What the exercise asks
Every line of the data below must be output exactly, with images left out.

Saved data entries:
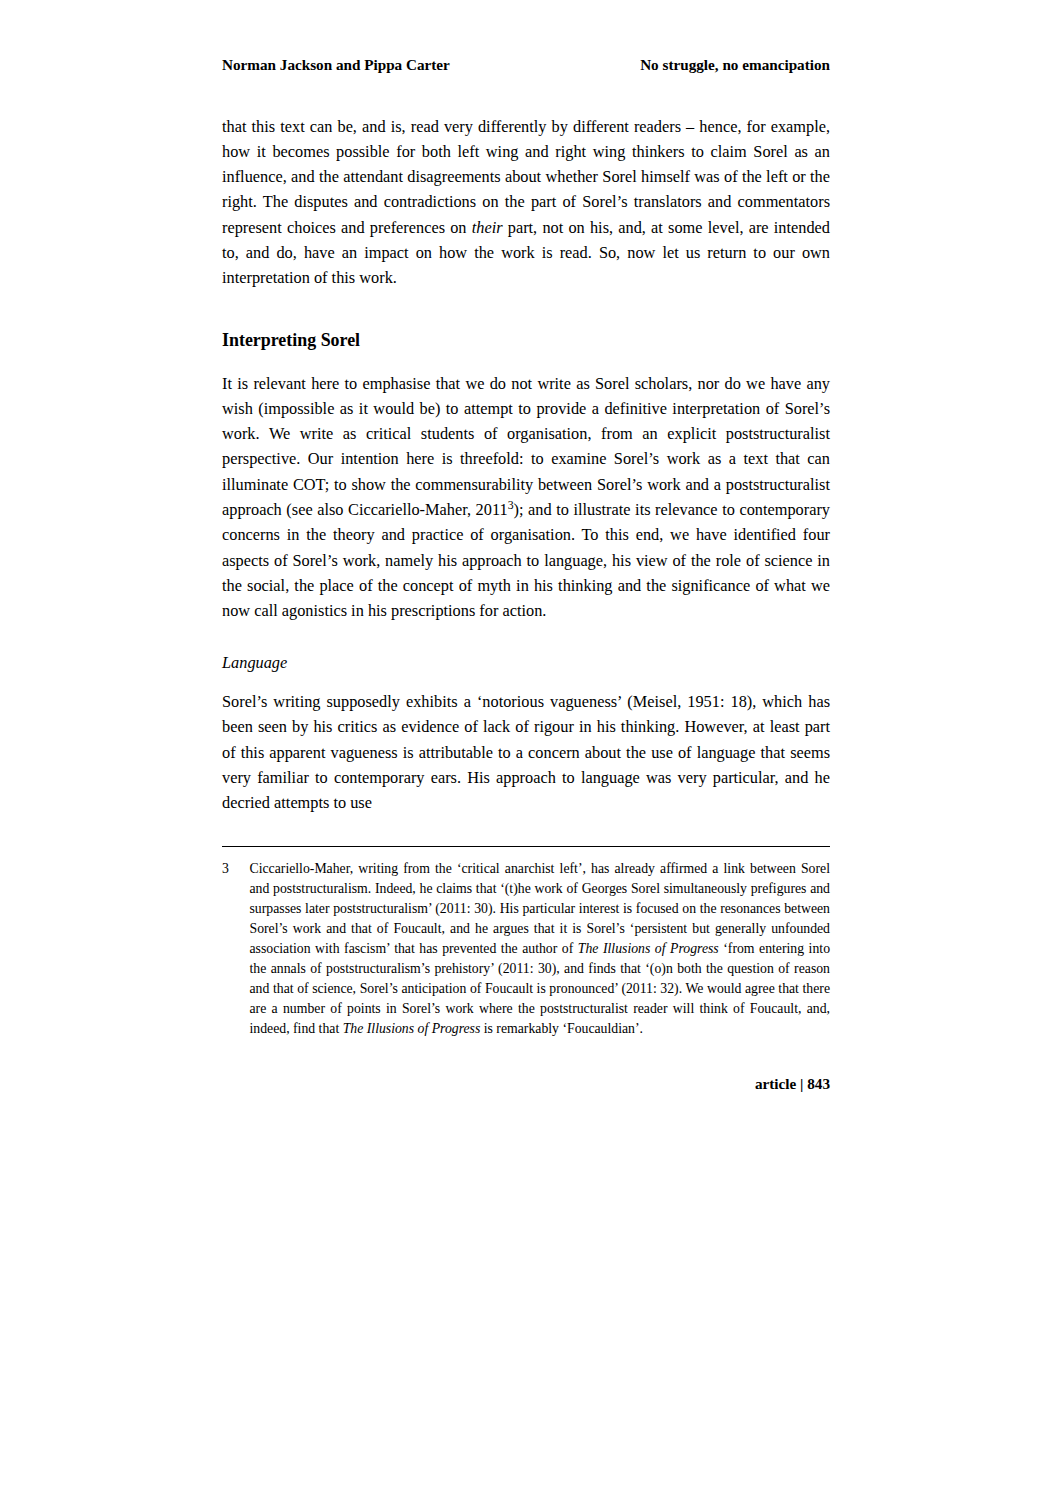Norman Jackson and Pippa Carter No struggle, no emancipation
that this text can be, and is, read very differently by different readers – hence, for example, how it becomes possible for both left wing and right wing thinkers to claim Sorel as an influence, and the attendant disagreements about whether Sorel himself was of the left or the right. The disputes and contradictions on the part of Sorel’s translators and commentators represent choices and preferences on their part, not on his, and, at some level, are intended to, and do, have an impact on how the work is read. So, now let us return to our own interpretation of this work.
Interpreting Sorel
It is relevant here to emphasise that we do not write as Sorel scholars, nor do we have any wish (impossible as it would be) to attempt to provide a definitive interpretation of Sorel’s work. We write as critical students of organisation, from an explicit poststructuralist perspective. Our intention here is threefold: to examine Sorel’s work as a text that can illuminate COT; to show the commensurability between Sorel’s work and a poststructuralist approach (see also Ciccariello-Maher, 20113); and to illustrate its relevance to contemporary concerns in the theory and practice of organisation. To this end, we have identified four aspects of Sorel’s work, namely his approach to language, his view of the role of science in the social, the place of the concept of myth in his thinking and the significance of what we now call agonistics in his prescriptions for action.
Language
Sorel’s writing supposedly exhibits a ‘notorious vagueness’ (Meisel, 1951: 18), which has been seen by his critics as evidence of lack of rigour in his thinking. However, at least part of this apparent vagueness is attributable to a concern about the use of language that seems very familiar to contemporary ears. His approach to language was very particular, and he decried attempts to use
3 Ciccariello-Maher, writing from the ‘critical anarchist left’, has already affirmed a link between Sorel and poststructuralism. Indeed, he claims that ‘(t)he work of Georges Sorel simultaneously prefigures and surpasses later poststructuralism’ (2011: 30). His particular interest is focused on the resonances between Sorel’s work and that of Foucault, and he argues that it is Sorel’s ‘persistent but generally unfounded association with fascism’ that has prevented the author of The Illusions of Progress ‘from entering into the annals of poststructuralism’s prehistory’ (2011: 30), and finds that ‘(o)n both the question of reason and that of science, Sorel’s anticipation of Foucault is pronounced’ (2011: 32). We would agree that there are a number of points in Sorel’s work where the poststructuralist reader will think of Foucault, and, indeed, find that The Illusions of Progress is remarkably ‘Foucauldian’.
article | 843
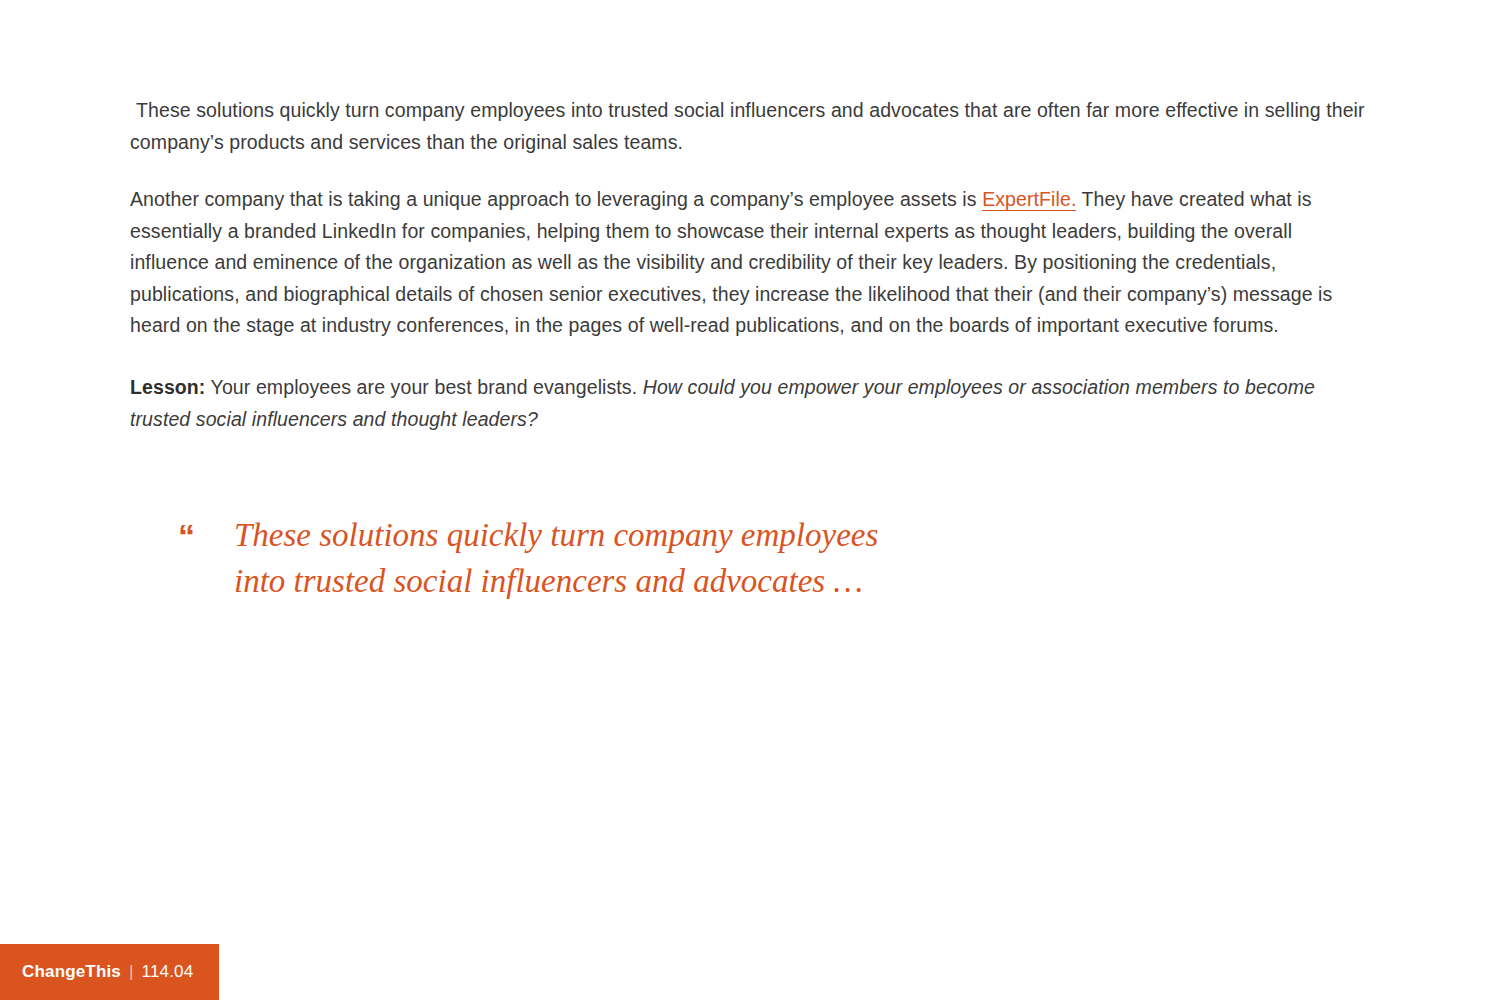These solutions quickly turn company employees into trusted social influencers and advocates that are often far more effective in selling their company’s products and services than the original sales teams.
Another company that is taking a unique approach to leveraging a company’s employee assets is ExpertFile. They have created what is essentially a branded LinkedIn for companies, helping them to showcase their internal experts as thought leaders, building the overall influence and eminence of the organization as well as the visibility and credibility of their key leaders. By positioning the credentials, publications, and biographical details of chosen senior executives, they increase the likelihood that their (and their company’s) message is heard on the stage at industry conferences, in the pages of well-read publications, and on the boards of important executive forums.
Lesson: Your employees are your best brand evangelists. How could you empower your employees or association members to become trusted social influencers and thought leaders?
“ These solutions quickly turn company employees
into trusted social influencers and advocates …
ChangeThis|114.04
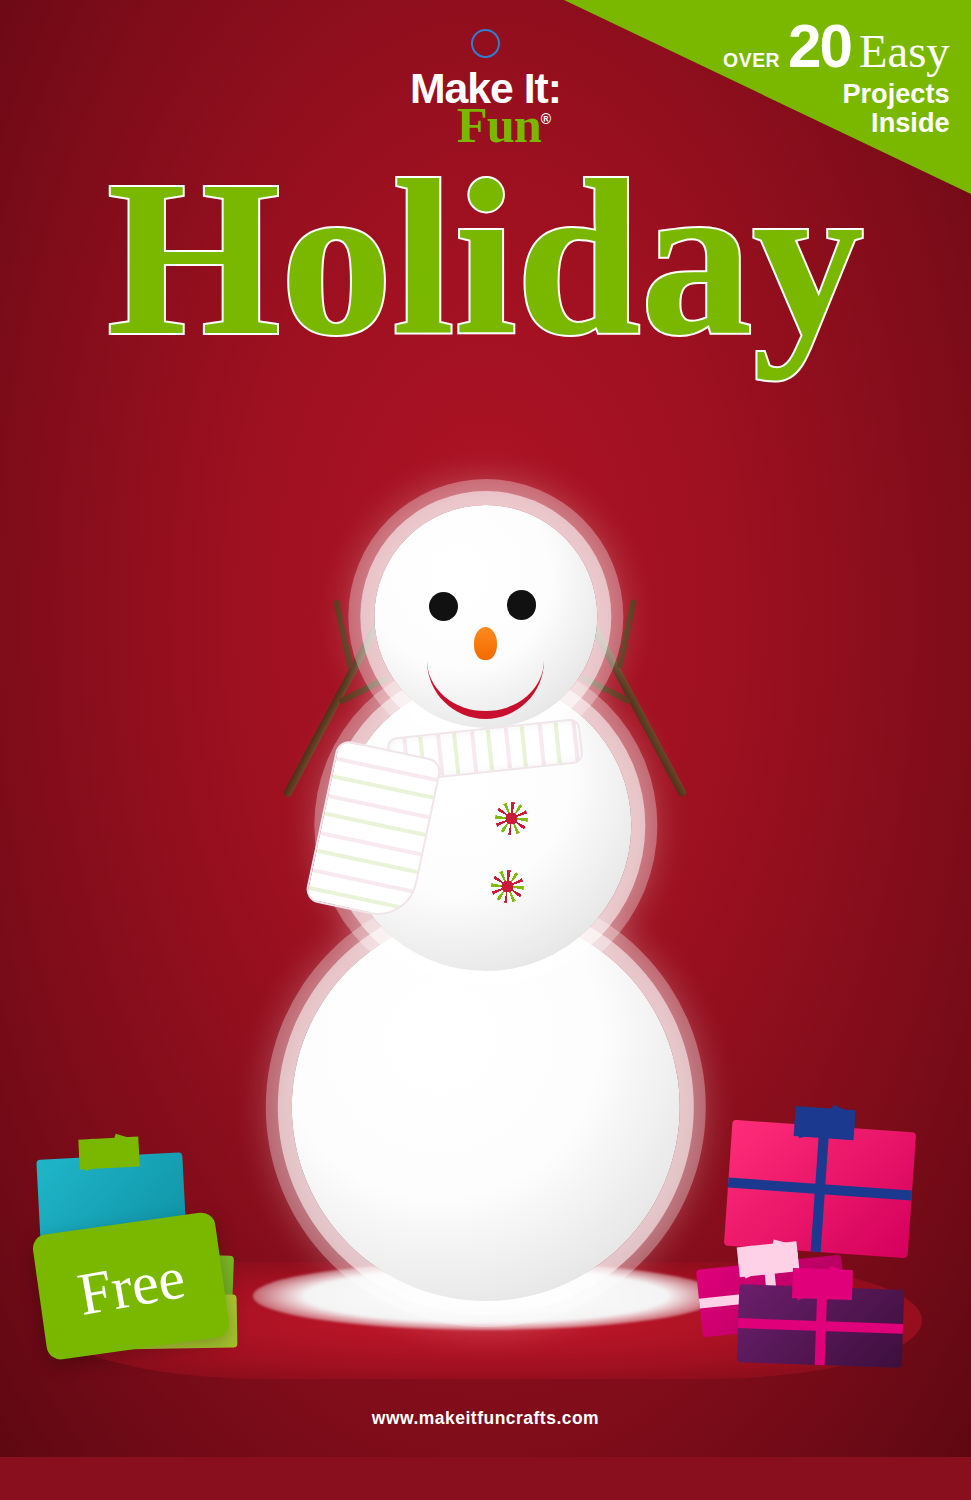OVER 20 Easy
Projects
Inside
Make It:Fun®
Holiday
Free
www.makeitfuncrafts.com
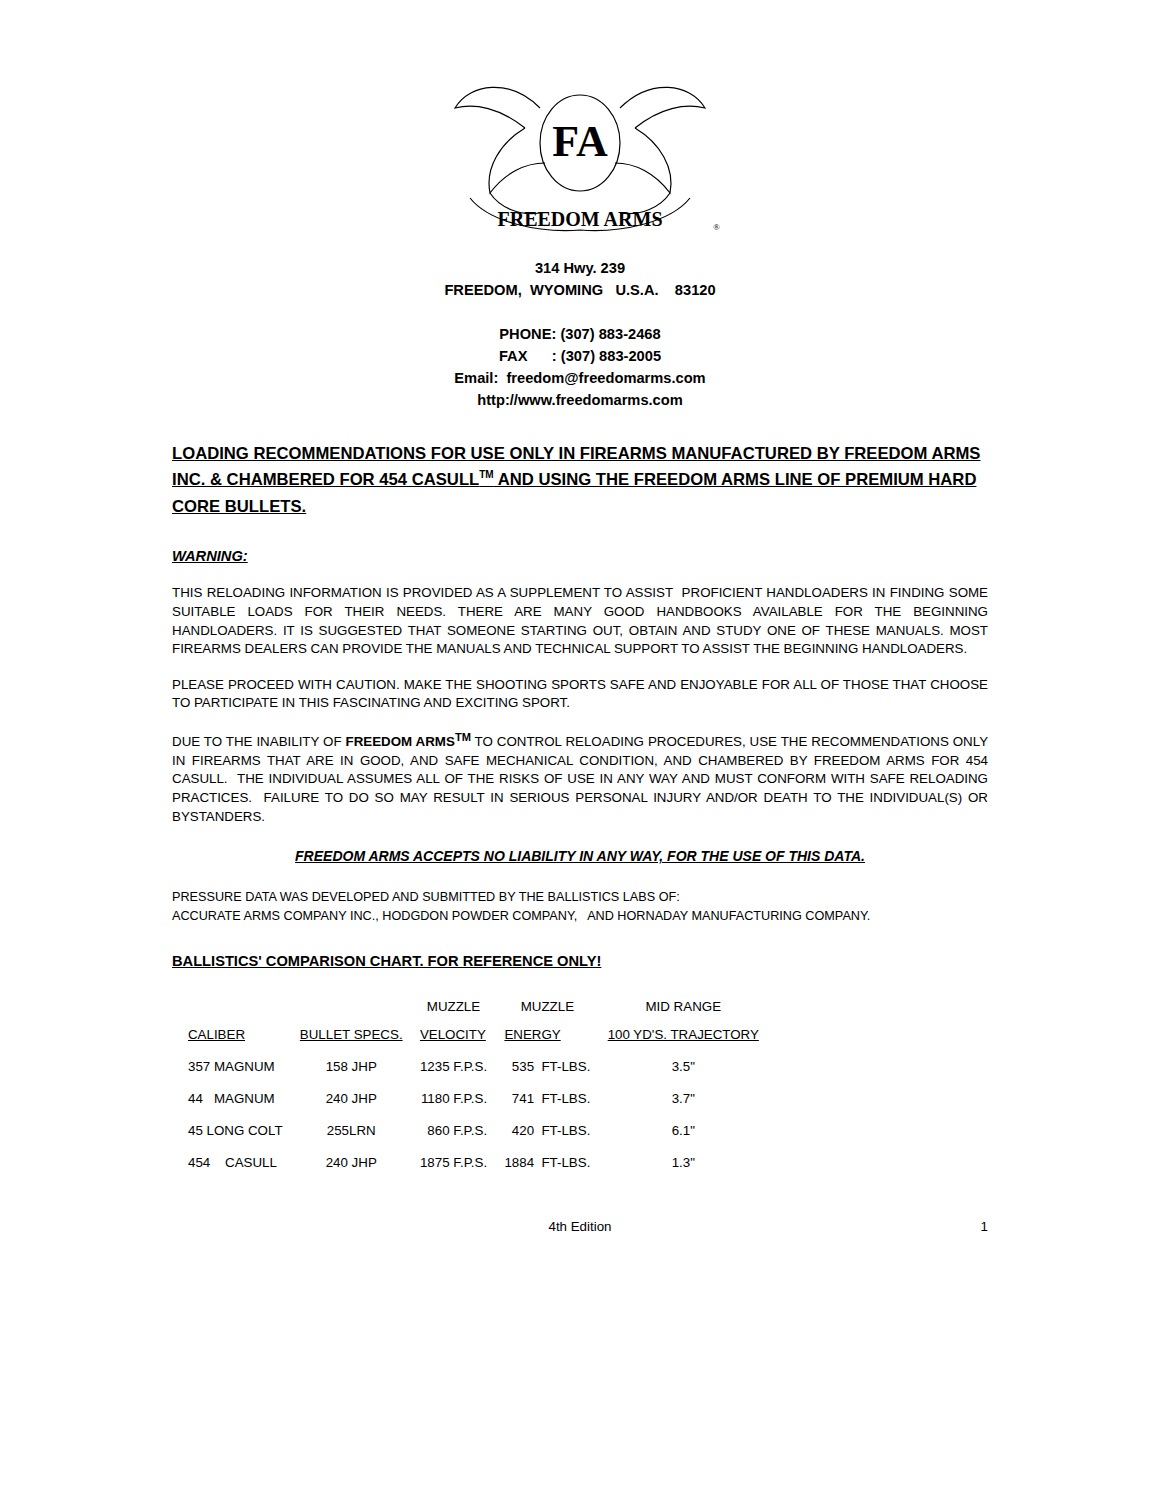314 Hwy. 239
FREEDOM, WYOMING U.S.A. 83120
PHONE: (307) 883-2468
FAX : (307) 883-2005
Email: freedom@freedomarms.com
http://www.freedomarms.com
LOADING RECOMMENDATIONS FOR USE ONLY IN FIREARMS MANUFACTURED BY FREEDOM ARMS INC. & CHAMBERED FOR 454 CASULLTM AND USING THE FREEDOM ARMS LINE OF PREMIUM HARD CORE BULLETS.
WARNING:
This reloading information is provided as a supplement to assist proficient handloaders in finding some suitable loads for their needs. There are many good handbooks available for the beginning handloaders. It is suggested that someone starting out, obtain and study one of these manuals. Most firearms dealers can provide the manuals and technical support to assist the beginning handloaders.
Please proceed with caution. Make the shooting sports safe and enjoyable for all of those that choose to participate in this fascinating and exciting sport.
Due to the inability of FREEDOM ARMSTM to control reloading procedures, use the recommendations only in firearms that are in good, and safe mechanical condition, and chambered by Freedom Arms for 454 Casull. The individual assumes all of the risks of use in any way and must conform with safe reloading practices. Failure to do so may result in serious personal injury and/or death to the individual(s) or bystanders.
FREEDOM ARMS ACCEPTS NO LIABILITY IN ANY WAY, FOR THE USE OF THIS DATA.
PRESSURE DATA WAS DEVELOPED AND SUBMITTED BY THE BALLISTICS LABS OF:
ACCURATE ARMS COMPANY INC., HODGDON POWDER COMPANY, AND HORNADAY MANUFACTURING COMPANY.
BALLISTICS' COMPARISON CHART. FOR REFERENCE ONLY!
| | | MUZZLE | MUZZLE | MID RANGE |
| --- | --- | --- | --- | --- |
| CALIBER | BULLET SPECS. | VELOCITY | ENERGY | 100 YD'S. TRAJECTORY |
| 357 MAGNUM | 158 JHP | 1235 F.P.S. | 535 FT-LBS. | 3.5" |
| 44 MAGNUM | 240 JHP | 1180 F.P.S. | 741 FT-LBS. | 3.7" |
| 45 LONG COLT | 255LRN | 860 F.P.S. | 420 FT-LBS. | 6.1" |
| 454 CASULL | 240 JHP | 1875 F.P.S. | 1884 FT-LBS. | 1.3" |
4th Edition 1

Problem solution
Norman Jackson and Pippa Carter No struggle, no emancipation
that this text can be, and is, read very differently by different readers – hence, for example, how it becomes possible for both left wing and right wing thinkers to claim Sorel as an influence, and the attendant disagreements about whether Sorel himself was of the left or the right. The disputes and contradictions on the part of Sorel’s translators and commentators represent choices and preferences on their part, not on his, and, at some level, are intended to, and do, have an impact on how the work is read. So, now let us return to our own interpretation of this work.
Interpreting Sorel
It is relevant here to emphasise that we do not write as Sorel scholars, nor do we have any wish (impossible as it would be) to attempt to provide a definitive interpretation of Sorel’s work. We write as critical students of organisation, from an explicit poststructuralist perspective. Our intention here is threefold: to examine Sorel’s work as a text that can illuminate COT; to show the commensurability between Sorel’s work and a poststructuralist approach (see also Ciccariello-Maher, 20113); and to illustrate its relevance to contemporary concerns in the theory and practice of organisation. To this end, we have identified four aspects of Sorel’s work, namely his approach to language, his view of the role of science in the social, the place of the concept of myth in his thinking and the significance of what we now call agonistics in his prescriptions for action.
Language
Sorel’s writing supposedly exhibits a ‘notorious vagueness’ (Meisel, 1951: 18), which has been seen by his critics as evidence of lack of rigour in his thinking. However, at least part of this apparent vagueness is attributable to a concern about the use of language that seems very familiar to contemporary ears. His approach to language was very particular, and he decried attempts to use
3 Ciccariello-Maher, writing from the ‘critical anarchist left’, has already affirmed a link between Sorel and poststructuralism. Indeed, he claims that ‘(t)he work of Georges Sorel simultaneously prefigures and surpasses later poststructuralism’ (2011: 30). His particular interest is focused on the resonances between Sorel’s work and that of Foucault, and he argues that it is Sorel’s ‘persistent but generally unfounded association with fascism’ that has prevented the author of The Illusions of Progress ‘from entering into the annals of poststructuralism’s prehistory’ (2011: 30), and finds that ‘(o)n both the question of reason and that of science, Sorel’s anticipation of Foucault is pronounced’ (2011: 32). We would agree that there are a number of points in Sorel’s work where the poststructuralist reader will think of Foucault, and, indeed, find that The Illusions of Progress is remarkably ‘Foucauldian’.
article | 843
These solutions quickly turn company employees into trusted social influencers and advocates that are often far more effective in selling their company’s products and services than the original sales teams.
Another company that is taking a unique approach to leveraging a company’s employee assets is ExpertFile. They have created what is essentially a branded LinkedIn for companies, helping them to showcase their internal experts as thought leaders, building the overall influence and eminence of the organization as well as the visibility and credibility of their key leaders. By positioning the credentials, publications, and biographical details of chosen senior executives, they increase the likelihood that their (and their company’s) message is heard on the stage at industry conferences, in the pages of well-read publications, and on the boards of important executive forums.
Lesson: Your employees are your best brand evangelists. How could you empower your employees or association members to become trusted social influencers and thought leaders?
“ These solutions quickly turn company employees
into trusted social influencers and advocates …
ChangeThis|114.04
OVER 20 Easy
Projects
Inside
Make It:Fun®
Holiday
Free
www.makeitfuncrafts.com
314 Hwy. 239
FREEDOM, WYOMING U.S.A. 83120
PHONE: (307) 883-2468
FAX : (307) 883-2005
Email: freedom@freedomarms.com
http://www.freedomarms.com
LOADING RECOMMENDATIONS FOR USE ONLY IN FIREARMS MANUFACTURED BY FREEDOM ARMS INC. & CHAMBERED FOR 454 CASULLTM AND USING THE FREEDOM ARMS LINE OF PREMIUM HARD CORE BULLETS.
WARNING:
This reloading information is provided as a supplement to assist proficient handloaders in finding some suitable loads for their needs. There are many good handbooks available for the beginning handloaders. It is suggested that someone starting out, obtain and study one of these manuals. Most firearms dealers can provide the manuals and technical support to assist the beginning handloaders.
Please proceed with caution. Make the shooting sports safe and enjoyable for all of those that choose to participate in this fascinating and exciting sport.
Due to the inability of FREEDOM ARMSTM to control reloading procedures, use the recommendations only in firearms that are in good, and safe mechanical condition, and chambered by Freedom Arms for 454 Casull. The individual assumes all of the risks of use in any way and must conform with safe reloading practices. Failure to do so may result in serious personal injury and/or death to the individual(s) or bystanders.
FREEDOM ARMS ACCEPTS NO LIABILITY IN ANY WAY, FOR THE USE OF THIS DATA.
PRESSURE DATA WAS DEVELOPED AND SUBMITTED BY THE BALLISTICS LABS OF:
ACCURATE ARMS COMPANY INC., HODGDON POWDER COMPANY, AND HORNADAY MANUFACTURING COMPANY.
BALLISTICS' COMPARISON CHART. FOR REFERENCE ONLY!
| | | MUZZLE | MUZZLE | MID RANGE |
| --- | --- | --- | --- | --- |
| CALIBER | BULLET SPECS. | VELOCITY | ENERGY | 100 YD'S. TRAJECTORY |
| 357 MAGNUM | 158 JHP | 1235 F.P.S. | 535 FT-LBS. | 3.5" |
| 44 MAGNUM | 240 JHP | 1180 F.P.S. | 741 FT-LBS. | 3.7" |
| 45 LONG COLT | 255LRN | 860 F.P.S. | 420 FT-LBS. | 6.1" |
| 454 CASULL | 240 JHP | 1875 F.P.S. | 1884 FT-LBS. | 1.3" |
4th Edition 1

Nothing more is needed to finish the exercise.